La théorie du complot, autour de l’implication de la France dans la gestion de la crise sécuritaire au Sahel, continue d’alimenter les débats dans la plupart des États de cette région. Pourtant, il y a pire dans ces pays que la France.
Lors d’une formation des journalistes à Bamako, en début juillet 2021, le débat était houleux autour de la présence militaire française au Sahel. Occasion pour les uns de développer des théories du complot pour faire voir la main invisible de la France derrière la crise sécuritaire dans la région. Cela pour des raisons purement géostratégiques, soutiennent-ils. Et aux autres de doigter l’irresponsabilité des dirigeants ainsi que des peuples de ces pays, qui manqueraient à leurs devoirs.
La France, une invitée
À l’issue du sommet du G5 Sahel, vendredi 9 juillet 2021, le président français, Emmanuel Macron a pourtant rappelé, au cours d’une conférence de presse, que la France n’est pas dans la région du Sahel par gaîté de cœur. « Nous restons engagés au Sahel parce que cela nous est demandé par les États de la région », a-t-il déclaré. Et de préciser à ceux qui ont tendance à perdre de vue cette évidence que « La France n’a pas de mandat, encore moins de vocation, à rester engagée éternellement au Sahel ».

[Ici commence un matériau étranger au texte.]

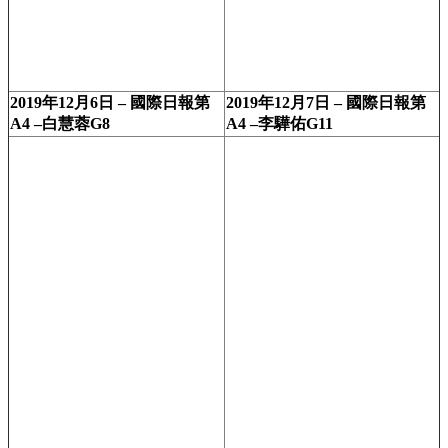
2019年12月6日 – 國際日報第
2019年12月7日 – 國際日報第
A4 –白慧蓉G8
A4 –李驊佑G11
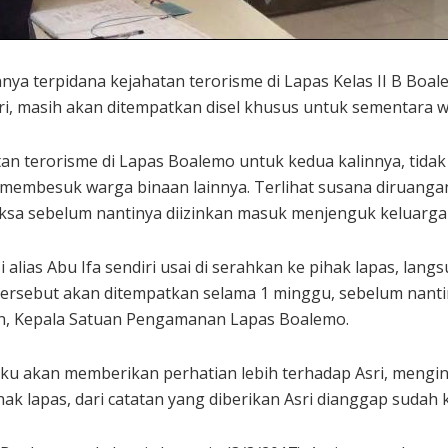
nnya terpidana kejahatan terorisme di Lapas Kelas II B Boal
i, masih akan ditempatkan disel khusus untuk sementara w
tan terorisme di Lapas Boalemo untuk kedua kalinnya, tida
n membesuk warga binaan lainnya. Terlihat susana diruang
iksa sebelum nantinya diizinkan masuk menjenguk keluarga
i alias Abu Ifa sendiri usai di serahkan ke pihak lapas, la
tersebut akan ditempatkan selama 1 minggu, sebelum nanti
din, Kepala Satuan Pengamanan Lapas Boalemo.
gaku akan memberikan perhatian lebih terhadap Asri, mengi
k lapas, dari catatan yang diberikan Asri dianggap sudah k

Le locataire de l’Élysée a souligné par la même occasion que cet appui continu de la France aux pays du Sahel a été sollicité à maintes reprises. Notamment lors des sommets de Pau et de Ndjamena, en janvier 2020 et en février 2021, et lors du sommet du G5 Sahel du vendredi 9 juillet 2021.

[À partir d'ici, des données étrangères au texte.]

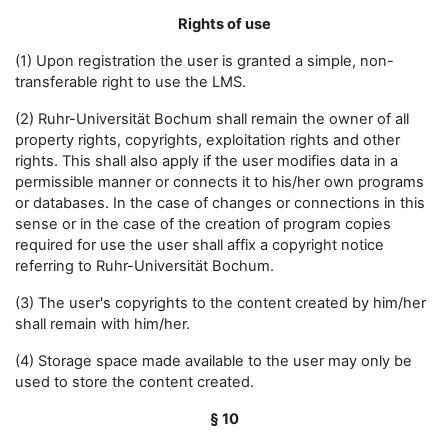
Rights of use
(1) Upon registration the user is granted a simple, non-
transferable right to use the LMS.
(2) Ruhr-Universität Bochum shall remain the owner of all
property rights, copyrights, exploitation rights and other
rights. This shall also apply if the user modifies data in a
permissible manner or connects it to his/her own programs
or databases. In the case of changes or connections in this
sense or in the case of the creation of program copies
required for use the user shall affix a copyright notice
referring to Ruhr-Universität Bochum.
(3) The user's copyrights to the content created by him/her
shall remain with him/her.
(4) Storage space made available to the user may only be
used to store the content created.
§ 10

Ces sollicitations répétitives de l’appui de la France aux pays du Sahel, par les dirigeants de ces États, prouvent combien ces gouvernants sont en déphasage avec une large portion de leur population. Cette frange qui demande le départ de la France de leur territoire.
Au Mali, la fin de la présence militaire française au Mali est le combat du mouvement « Yèrèwolo Débout sur les Remparts ». Un mouvement qui regroupe des représentants de plusieurs associations de la société civile, duquel est membre un député au Conseil national de Transition (CNT) du Mali.
Dans cette polémique autour de la présence militaire française au Sahel, l’erreur qu’il ne faudrait pas commettre est de tomber dans le jeu des groupes armés terroristes (GAT). Des groupes qui ne cherchent qu’à essouffler ces États afin d’arriver à leur fin. Il est temps de procéder à une véritable autocritique au lieu de continuer à tenir les autres comme responsables des maux qui assaillent cette région.
Bonne gestion des dépenses publiques
Malgré la crise sécuritaire, le budget de la défense serait mal géré dans la plupart de ces États en crise. « Doit-on accuser la France aussi dans ces mauvaises gestions ? », s’interroge un journaliste, lors de cette rencontre de début juillet, des hommes de médias à Bamako.
Le « Rapport sur le contrôle a posteriori des marchés publics au ministère de la Défense » du Niger, a révélé que 76 milliards de francs CFA ont été détournés entre 2014 et 2019. Les surfacturations représentent 48,3 milliards de francs CFA et les montants pour le matériel non-livré à 27,8 milliards FCFA. En 2014, le Bureau du Vérificateur général du Mali n’a-t-il pas révélé, dans un rapport, des points de non-conformité portant notamment sur le choix de l’intermédiaire dans l’acquisition d’un aéronef ainsi que de certaines fournitures aux Forces armées maliennes (FAMa), notamment de matériels d’habillement, de couchage, de campement et d’alimentation, ainsi que de véhicules et de pièces de rechange ?
Dans le rapport de la Coalition citoyenne pour le Sahel, intitulé « Sahel : Ce qui doit changer, pour une nouvelle approche centrée sur les besoins des populations », sous couvert d’anonymat, un officier sahélien déclare à un membre de cette Coalition que la crise dans cette région « n’est pas simplement une guerre contre les terroristes mais plutôt une guerre contre le sous-développement, l’injustice et la mauvaise gouvernance ». Selon cette coalition des organisations de la société civile sahélienne, la défense et la sécurité sont des secteurs «emblématiques de la crise de gouvernance ». Elles doivent donc être « rigoureusement soumises aux principes de bonne gestion des dépenses publiques ».